REAL-Prover: Retrieval Augmented Lean Prover for Mathematical Reasoning
This work addresses the problem of limited generalization in theorem provers for college-level mathematics, representing an incremental advance with new benchmarks and competitive performance.
The authors tackled the challenge of generalizing formal theorem provers to advanced mathematics by introducing REAL-Prover, a stepwise theorem prover for Lean 4 that achieved a 23.7% success rate on ProofNet and a state-of-the-art 56.7% success rate on the new FATE-M benchmark.
Nowadays, formal theorem provers have made monumental progress on high-school and competition-level mathematics, but few of them generalize to more advanced mathematics. In this paper, we present REAL-Prover, a new open-source stepwise theorem prover for Lean 4 to push this boundary. This prover, based on our fine-tuned large language model (REAL-Prover-v1) and integrated with a retrieval system (Leansearch-PS), notably boosts performance on solving college-level mathematics problems. To train REAL-Prover-v1, we developed HERALD-AF, a data extraction pipeline that converts natural language math problems into formal statements, and a new open-source Lean 4 interactive environment (Jixia-interactive) to facilitate synthesis data collection. In our experiments, our prover using only supervised fine-tune achieves competitive results with a 23.7% success rate (Pass@64) on the ProofNet dataset-comparable to state-of-the-art (SOTA) models. To further evaluate our approach, we introduce FATE-M, a new benchmark focused on algebraic problems, where our prover achieves a SOTA success rate of 56.7% (Pass@64).

◇ ◇ ◇ ◇ ◇

Job item A ▸ According to the REAL-Prover abstract, what success rate does the prover reach on the FATE-M benchmark?

◇ ◇ ◇ ◇ ◇

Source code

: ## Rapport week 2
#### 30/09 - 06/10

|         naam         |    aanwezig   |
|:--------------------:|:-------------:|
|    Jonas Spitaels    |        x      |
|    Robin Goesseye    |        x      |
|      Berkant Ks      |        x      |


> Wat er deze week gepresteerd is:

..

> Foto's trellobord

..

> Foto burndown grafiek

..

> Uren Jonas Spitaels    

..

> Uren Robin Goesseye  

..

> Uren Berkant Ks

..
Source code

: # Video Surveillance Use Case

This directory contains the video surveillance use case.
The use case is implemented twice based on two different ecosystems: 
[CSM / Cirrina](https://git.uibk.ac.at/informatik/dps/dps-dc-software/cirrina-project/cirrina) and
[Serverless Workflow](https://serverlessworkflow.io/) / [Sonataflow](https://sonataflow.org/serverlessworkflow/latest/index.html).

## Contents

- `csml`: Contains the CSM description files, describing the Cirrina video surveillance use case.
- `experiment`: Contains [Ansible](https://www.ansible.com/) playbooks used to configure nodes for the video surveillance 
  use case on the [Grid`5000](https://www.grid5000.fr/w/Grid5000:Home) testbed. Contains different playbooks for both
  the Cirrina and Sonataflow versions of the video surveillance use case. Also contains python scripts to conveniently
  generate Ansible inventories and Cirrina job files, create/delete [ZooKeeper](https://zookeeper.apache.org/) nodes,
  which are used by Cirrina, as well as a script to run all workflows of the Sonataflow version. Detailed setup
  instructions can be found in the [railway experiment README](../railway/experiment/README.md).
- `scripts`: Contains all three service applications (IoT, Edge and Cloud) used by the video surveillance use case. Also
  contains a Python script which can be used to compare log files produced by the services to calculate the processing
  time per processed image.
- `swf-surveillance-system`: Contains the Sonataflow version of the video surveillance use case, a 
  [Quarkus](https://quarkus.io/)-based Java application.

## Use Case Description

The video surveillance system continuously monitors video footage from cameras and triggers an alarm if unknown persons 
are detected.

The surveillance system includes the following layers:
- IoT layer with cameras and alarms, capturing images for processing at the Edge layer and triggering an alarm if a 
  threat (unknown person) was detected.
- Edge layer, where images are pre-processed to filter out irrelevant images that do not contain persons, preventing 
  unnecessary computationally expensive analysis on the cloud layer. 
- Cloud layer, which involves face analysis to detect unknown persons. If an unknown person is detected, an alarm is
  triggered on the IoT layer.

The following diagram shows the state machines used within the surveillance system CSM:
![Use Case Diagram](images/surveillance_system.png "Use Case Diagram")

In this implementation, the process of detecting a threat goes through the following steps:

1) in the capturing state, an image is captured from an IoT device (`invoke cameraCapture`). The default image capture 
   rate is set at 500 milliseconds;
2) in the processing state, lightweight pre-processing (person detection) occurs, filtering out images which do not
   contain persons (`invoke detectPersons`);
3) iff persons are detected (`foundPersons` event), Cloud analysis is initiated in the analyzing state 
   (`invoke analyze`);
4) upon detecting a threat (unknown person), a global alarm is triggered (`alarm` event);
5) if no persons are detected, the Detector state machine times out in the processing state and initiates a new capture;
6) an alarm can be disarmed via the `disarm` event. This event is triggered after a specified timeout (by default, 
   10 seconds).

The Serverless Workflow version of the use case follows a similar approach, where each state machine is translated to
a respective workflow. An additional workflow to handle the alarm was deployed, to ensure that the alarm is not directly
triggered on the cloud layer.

◇ ◇ ◇ ◇ ◇

Job item B ▸ Filter the records, keeping every line that contains the word "Edge".

Task solution A ▸ 56.7% (Pass@64)

Task solution B ▸
- `scripts`: Contains all three service applications (IoT, Edge and Cloud) used by the video surveillance use case. Also
- IoT layer with cameras and alarms, capturing images for processing at the Edge layer and triggering an alarm if a 
- Edge layer, where images are pre-processed to filter out irrelevant images that do not contain persons, preventing 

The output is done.